Heart Disease and Pregnancy
Often young women with cardiovascular disease are told that they should not become pregnant, when in fact, they may be able to undergo a safe pregnancy successful for both mother and baby. The Northwestern Medicine Heart Disease and Pregnancy Program at the Bluhm Cardiovascular Institute has nearly 25 years experience managing all forms of heart disease during pregnancy.
The Heart Disease and Pregnancy Program takes a multidisciplinary approach involving specialists from Maternal-Fetal Medicine (high-risk Obstetrics), anesthesia, obstetrics, cardiac genetics, and other medical subspecialties to provide comprehensive care for pregnant women with heart disease. Women that will benefit from this program include women born with heart disease, those that acquire heart disease prior to their childbearing years, and/or those that develop heart disease during pregnancy. Over 1,500 women have been followed in this program with all types of heart disease.
The purpose of the Heart Disease and Pregnancy Program is to provide specialized, appropriate care for the pregnant woman with heart disease. The goal is successful outcome for both mother and baby.
Pregnancy places unique demands on the mother's circulatory system, which may cause problems if there is underlying heart disease. Heart problems during pregnancy may develop because of the cardiac changes associated with pregnancy or the pregnancy itself may be affected by the underlying heart problem. Therefore, it is important that women with heart disease have a complete preconception evaluation prior to becoming pregnant. This evaluation can be lifesaving and will certainly help to promote a successful pregnancy outcome. The Heart Disease and Pregnancy Program has developed strategies that are specific for different types of heart disease.
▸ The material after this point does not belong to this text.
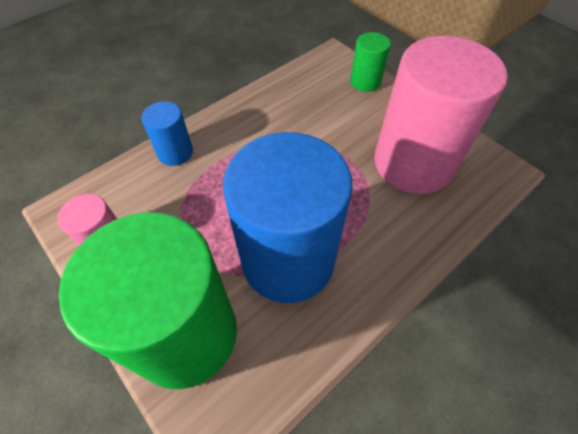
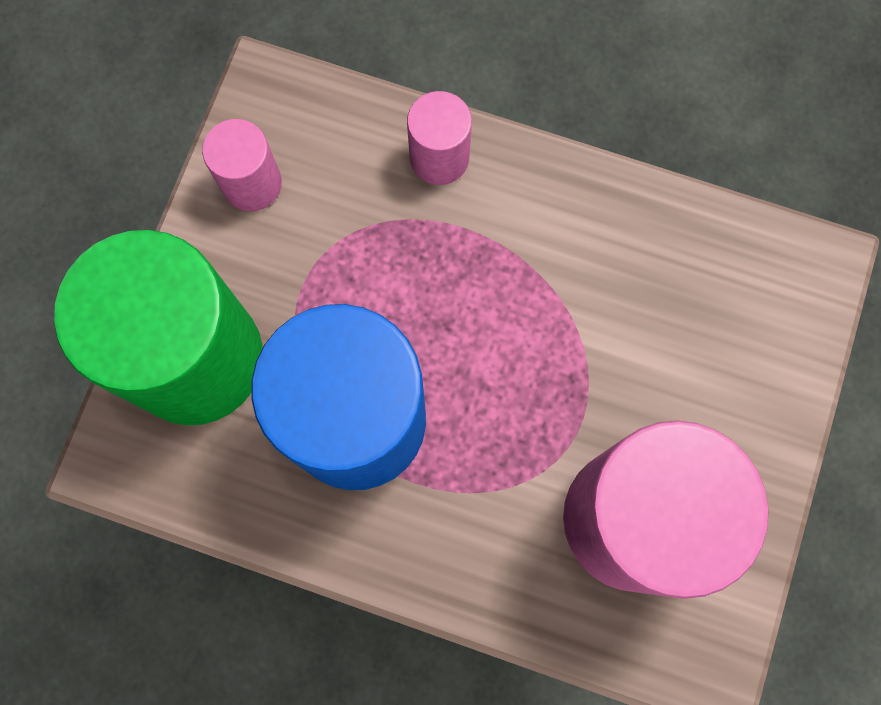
camera: 60 degrees right, 20 degrees up
blue cylinder [141,101,193,166] -> pink cylinder [407,91,472,185]
green cylinder [350,32,391,92] -> none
Heart problems during pregnancy
During pregnancy, there are changes that occur in the mother's circulatory system that are expected and normal. Because a mother's circulatory system is required to provide additional blood to the uterus and the placenta, her blood volume increases. The plasma (fluid in the blood) volume increases faster than the blood cells increase resulting in an anemia (lower than normal number of red blood cells) during pregnancy. Anemia can increase demands on the heart. The plasma volume increase begins early in pregnancy and reaches peak effects between 24 and 26 weeks. This plasma level change, when compared to the non-pregnant state, is increased by approximately 50 percent.
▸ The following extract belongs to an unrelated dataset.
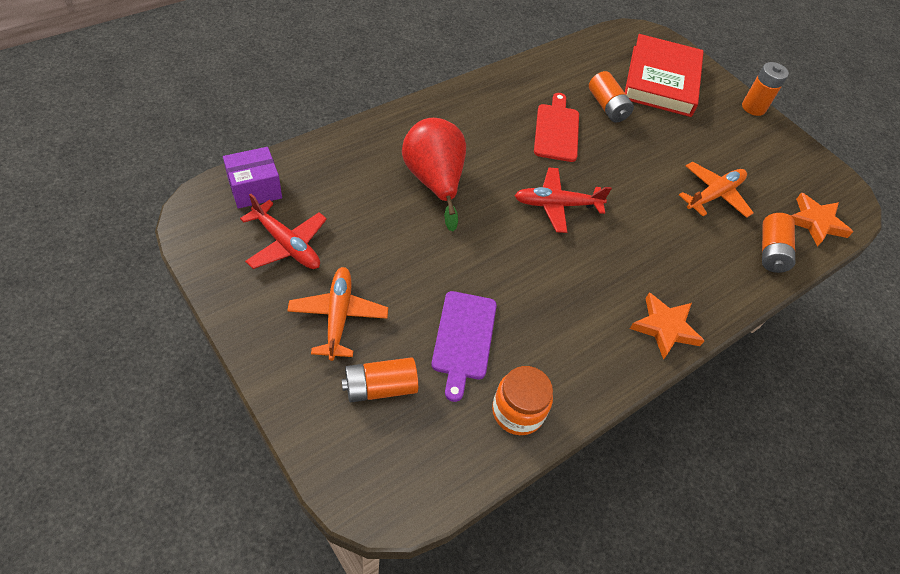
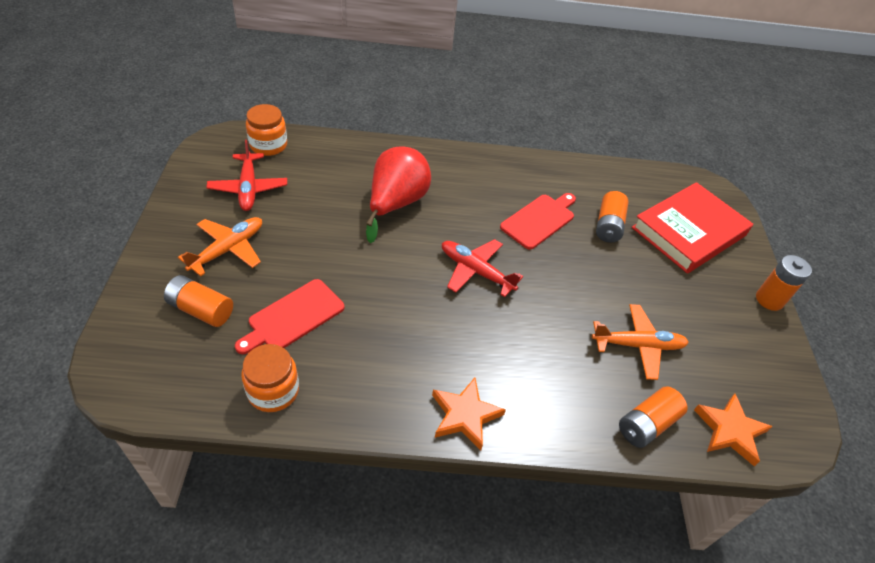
camera: 40 degrees right, 5 degrees down
purple box [223,147,282,209] -> orange jar [246,104,287,156]
purple cutting board [431,291,497,402] -> red cutting board [235,279,344,354]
Later in pregnancy, the heart rate increases to promote circulation of blood to the uterus. The highest heart rates for the mother are in the last trimester. The heart rates may increase between 10 and 20 percent but the woman may not be aware of this change. The total cardiac output (volume of blood pumped out of the heart with each beat) increases in mid-pregnancy by up to 50 percent. In addition, it is normal during pregnancy for the blood vessels to dilate and the blood pressure to fall.